Negli 8 mesi trascorsi dalla sentenza, la Giunta ha tenuto in stand-by un tecnico come Raphael Rossi, non muovendo un dito per la new company che doveva sostituire la vecchia azienda

Nota - Questo comunicato è stato pubblicato integralmente come contributo esterno. Questo contenuto non è pertanto un articolo prodotto dalla redazione di FoggiaToday

FALLIMENTO AMICA - TATARELLA E CANDELA - "Errare è umano, perseverare è diabolico. La pronuncia dei giudici d’appello, che hanno confermato la declaratoria di fallimento di Amica Spa, ha messo in chiaro che l’azione del Comune di Foggia in questi mesi, al di là delle buone intenzioni, è consistita nel nulla cosmico. Una imbarazzante pochezza di idee che si era già manifestata all’inizio del mandato di Mongelli, quando l’unica ricetta messa in campo era stata quella di sostituire il vecchio Cda con un bravo funzionario prefettizio.

 

Una scelta necessitata dall’emergenza, alla quale però avrebbe dovuto far seguito un piano di rilancio aziendale che è mancato, sostituito dall’idea un po’ imbarazzante che bisognasse fare piazza pulita delle “chiacchiere” e che l’Amica dovesse preoccuparsi soprattutto di spazzare le strade, come nel buon tempo antico. Idea naufragata in un mare di cassonetti non svuotati e in una affannosa rincorsa dell’emergenza sociale.

 

Negli otto mesi trascorsi dalla sentenza la Giunta si è baloccata in un’attesa dell’impossibile, tenendo in stand-by un tecnico come Raphael Rossi e non muovendo un dito per la new company che doveva sostituire la vecchia azienda.
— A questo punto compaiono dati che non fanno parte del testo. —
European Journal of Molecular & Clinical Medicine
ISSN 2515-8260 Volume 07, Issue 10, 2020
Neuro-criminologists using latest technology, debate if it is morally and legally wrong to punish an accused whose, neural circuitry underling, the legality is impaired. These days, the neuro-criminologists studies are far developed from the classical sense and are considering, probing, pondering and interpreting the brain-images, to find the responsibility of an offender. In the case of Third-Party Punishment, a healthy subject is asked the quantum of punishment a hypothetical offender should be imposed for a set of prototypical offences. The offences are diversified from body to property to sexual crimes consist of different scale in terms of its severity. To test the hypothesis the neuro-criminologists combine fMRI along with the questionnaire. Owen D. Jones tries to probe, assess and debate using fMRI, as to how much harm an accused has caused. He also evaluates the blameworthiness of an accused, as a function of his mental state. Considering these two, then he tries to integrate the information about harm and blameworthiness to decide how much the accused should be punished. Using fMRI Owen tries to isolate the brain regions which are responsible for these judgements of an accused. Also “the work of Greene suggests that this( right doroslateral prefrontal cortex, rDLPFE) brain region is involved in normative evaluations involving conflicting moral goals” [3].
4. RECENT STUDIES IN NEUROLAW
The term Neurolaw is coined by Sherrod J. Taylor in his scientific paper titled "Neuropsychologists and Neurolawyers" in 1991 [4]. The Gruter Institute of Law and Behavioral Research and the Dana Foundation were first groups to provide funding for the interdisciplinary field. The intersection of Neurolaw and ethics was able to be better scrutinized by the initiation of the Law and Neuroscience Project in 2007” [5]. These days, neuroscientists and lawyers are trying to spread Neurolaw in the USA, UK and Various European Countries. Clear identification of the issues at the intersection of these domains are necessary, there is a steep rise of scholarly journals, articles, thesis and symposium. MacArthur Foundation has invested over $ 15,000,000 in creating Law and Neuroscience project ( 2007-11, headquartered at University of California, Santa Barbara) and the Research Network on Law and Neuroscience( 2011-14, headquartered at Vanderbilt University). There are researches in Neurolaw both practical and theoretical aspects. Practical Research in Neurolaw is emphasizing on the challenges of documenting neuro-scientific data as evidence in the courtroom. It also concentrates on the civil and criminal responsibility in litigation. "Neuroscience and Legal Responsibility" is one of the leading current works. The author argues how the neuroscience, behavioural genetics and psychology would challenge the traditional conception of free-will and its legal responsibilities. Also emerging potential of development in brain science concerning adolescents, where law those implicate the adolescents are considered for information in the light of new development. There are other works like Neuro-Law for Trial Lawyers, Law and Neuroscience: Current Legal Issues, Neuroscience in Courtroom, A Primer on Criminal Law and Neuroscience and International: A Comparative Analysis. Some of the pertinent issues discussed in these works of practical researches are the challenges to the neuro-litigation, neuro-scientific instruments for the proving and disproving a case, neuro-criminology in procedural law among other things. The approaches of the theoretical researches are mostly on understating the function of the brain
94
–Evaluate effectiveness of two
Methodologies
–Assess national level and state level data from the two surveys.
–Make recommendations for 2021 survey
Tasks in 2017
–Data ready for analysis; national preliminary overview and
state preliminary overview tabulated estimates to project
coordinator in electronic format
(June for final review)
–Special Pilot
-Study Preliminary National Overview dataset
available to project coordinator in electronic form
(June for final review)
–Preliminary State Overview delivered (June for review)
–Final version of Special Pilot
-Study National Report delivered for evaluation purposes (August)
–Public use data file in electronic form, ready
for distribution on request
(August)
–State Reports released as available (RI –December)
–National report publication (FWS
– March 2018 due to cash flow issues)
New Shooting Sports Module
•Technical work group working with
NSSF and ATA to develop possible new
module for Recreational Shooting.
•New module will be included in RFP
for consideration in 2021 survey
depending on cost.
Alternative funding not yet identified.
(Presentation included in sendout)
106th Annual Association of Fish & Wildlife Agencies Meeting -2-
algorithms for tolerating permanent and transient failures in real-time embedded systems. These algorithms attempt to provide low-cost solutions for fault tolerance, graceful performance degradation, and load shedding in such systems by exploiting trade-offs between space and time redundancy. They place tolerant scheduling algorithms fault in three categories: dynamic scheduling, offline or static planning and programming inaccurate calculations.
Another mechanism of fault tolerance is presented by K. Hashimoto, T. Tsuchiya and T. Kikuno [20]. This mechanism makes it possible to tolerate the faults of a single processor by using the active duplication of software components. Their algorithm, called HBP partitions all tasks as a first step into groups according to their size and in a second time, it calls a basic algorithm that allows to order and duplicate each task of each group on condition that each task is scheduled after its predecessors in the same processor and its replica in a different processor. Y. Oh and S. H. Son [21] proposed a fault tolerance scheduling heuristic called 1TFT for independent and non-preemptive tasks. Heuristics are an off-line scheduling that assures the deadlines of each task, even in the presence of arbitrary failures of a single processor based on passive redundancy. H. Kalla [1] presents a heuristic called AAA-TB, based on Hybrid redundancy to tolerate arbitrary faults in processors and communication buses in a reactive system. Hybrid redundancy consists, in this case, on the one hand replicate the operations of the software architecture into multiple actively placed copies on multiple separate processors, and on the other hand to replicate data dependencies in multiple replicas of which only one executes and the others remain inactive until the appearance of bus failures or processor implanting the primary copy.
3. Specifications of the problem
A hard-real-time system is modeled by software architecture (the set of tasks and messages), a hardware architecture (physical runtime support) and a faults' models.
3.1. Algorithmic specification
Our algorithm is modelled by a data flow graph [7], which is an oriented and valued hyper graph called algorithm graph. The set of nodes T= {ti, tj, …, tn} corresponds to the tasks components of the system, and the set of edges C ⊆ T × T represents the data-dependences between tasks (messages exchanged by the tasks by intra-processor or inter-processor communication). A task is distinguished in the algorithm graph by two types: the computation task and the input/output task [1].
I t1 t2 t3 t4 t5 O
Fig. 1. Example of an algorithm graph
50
Ora ci troviamo non solo in presenza di un altissimo rischio per i livelli occupazionali, ma anche di un definitivo depauperamento della città e di una micidiale doppia emergenza: quella immediata, di un crack del servizio e di un conseguente disastro igienico-sanitario, e quella di medio periodo, che rinvia ulteriormente la questione del ciclo dei rifiuti e del loro smaltimento. Una prova di insipienza e di incapacità che non solo suggerirebbe, ma imporrebbe le dimissioni."